Using a MapReduce Architecture to make a posting list
- Goals:
- To teach you how to make a posting list with a distributed MapReduce architecture on a BIG cluster.
- Groups: This can be done in groups of 1, 2 or 3.
- Reusing code: This assignment
will probably build on your task 29 code. You are welcome to use Hadoop examples as the basis
for this project.
Use code found over the Internet at your own peril -- it may not do exactly what the assignment requests. If you do end up using code you find on the Internet, you must disclose the origin of the code. Concealing the origin of a piece of code is plagiarism.
- Discussion: Use the Message Board for general questions whose answers can benefit you and everyone.
- Write a program to be executed by Hadoop:
- Input:
- on the distributed file system
there will be files in a directory
called /user/common/large. This is
the result of the full crawl of
flatricidepulgamitudepedia that
Prof. Patterson did.
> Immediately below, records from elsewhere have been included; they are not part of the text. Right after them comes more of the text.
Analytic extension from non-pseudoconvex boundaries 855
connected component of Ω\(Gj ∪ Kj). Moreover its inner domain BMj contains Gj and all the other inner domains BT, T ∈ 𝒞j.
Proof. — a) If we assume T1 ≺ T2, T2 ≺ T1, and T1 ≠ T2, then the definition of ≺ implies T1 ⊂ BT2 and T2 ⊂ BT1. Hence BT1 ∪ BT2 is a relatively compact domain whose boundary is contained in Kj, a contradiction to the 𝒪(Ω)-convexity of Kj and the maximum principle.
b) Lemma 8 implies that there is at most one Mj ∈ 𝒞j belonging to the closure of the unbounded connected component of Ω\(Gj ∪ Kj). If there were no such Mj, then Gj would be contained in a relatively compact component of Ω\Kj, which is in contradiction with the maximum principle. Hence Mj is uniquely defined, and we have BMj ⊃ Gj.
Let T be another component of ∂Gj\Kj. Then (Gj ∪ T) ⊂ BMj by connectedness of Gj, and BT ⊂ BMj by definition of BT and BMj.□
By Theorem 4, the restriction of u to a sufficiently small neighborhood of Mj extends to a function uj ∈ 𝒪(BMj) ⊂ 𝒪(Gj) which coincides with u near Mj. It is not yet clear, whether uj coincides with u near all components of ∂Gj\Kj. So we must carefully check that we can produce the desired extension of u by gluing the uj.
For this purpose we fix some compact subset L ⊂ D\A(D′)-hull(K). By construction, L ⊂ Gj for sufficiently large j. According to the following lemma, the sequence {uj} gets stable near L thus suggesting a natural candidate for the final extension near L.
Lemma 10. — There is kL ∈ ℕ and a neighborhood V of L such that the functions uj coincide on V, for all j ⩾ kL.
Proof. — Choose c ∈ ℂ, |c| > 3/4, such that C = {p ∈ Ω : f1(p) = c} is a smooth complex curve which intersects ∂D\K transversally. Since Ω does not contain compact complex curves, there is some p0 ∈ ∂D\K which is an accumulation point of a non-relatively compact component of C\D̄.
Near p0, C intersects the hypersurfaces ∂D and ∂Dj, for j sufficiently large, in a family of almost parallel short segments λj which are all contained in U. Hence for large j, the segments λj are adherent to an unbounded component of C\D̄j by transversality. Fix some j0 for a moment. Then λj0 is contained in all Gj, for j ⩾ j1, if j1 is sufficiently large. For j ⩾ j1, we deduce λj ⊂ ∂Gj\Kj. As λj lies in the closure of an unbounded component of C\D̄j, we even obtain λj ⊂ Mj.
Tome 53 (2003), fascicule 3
It has a bunch
of garbage words eliminated and
about 5% of the crawl didn't
complete due to network errors. But
the rest is there.
- The format of the file will be
<doc_id>:<word>:<word_count>
One entry per line. Multiple
entries with the same (doc_id,word)
pair may be present. They should be
summed in your deliverable.
- Your work:
- Make a posting list with an alphabetized list of
words found in your corpus, the
documents in which they occur and
their frequency in each document.
Alphabetize according to native Java
sorting functions.
- Guides
- Submitting your assignment
- Each individual, even if you are working
in a group, will take a quiz which asks you
to answer 10 questions about the posting
list. Your group-mates can help you, but
they are not required to. Each person
should be able to run the required programs
and work with the required data
individually.
- The quiz will be administered via the EEE quiz mechanism.
- The questions will be of the form:
- What is the document frequency of word X?
- What is the term frequency of word X in document Y?
- Evaluation:
- Correctness: Did you get the right answer?
- Due date: 03/11 11:59pm
- This is an assigment grade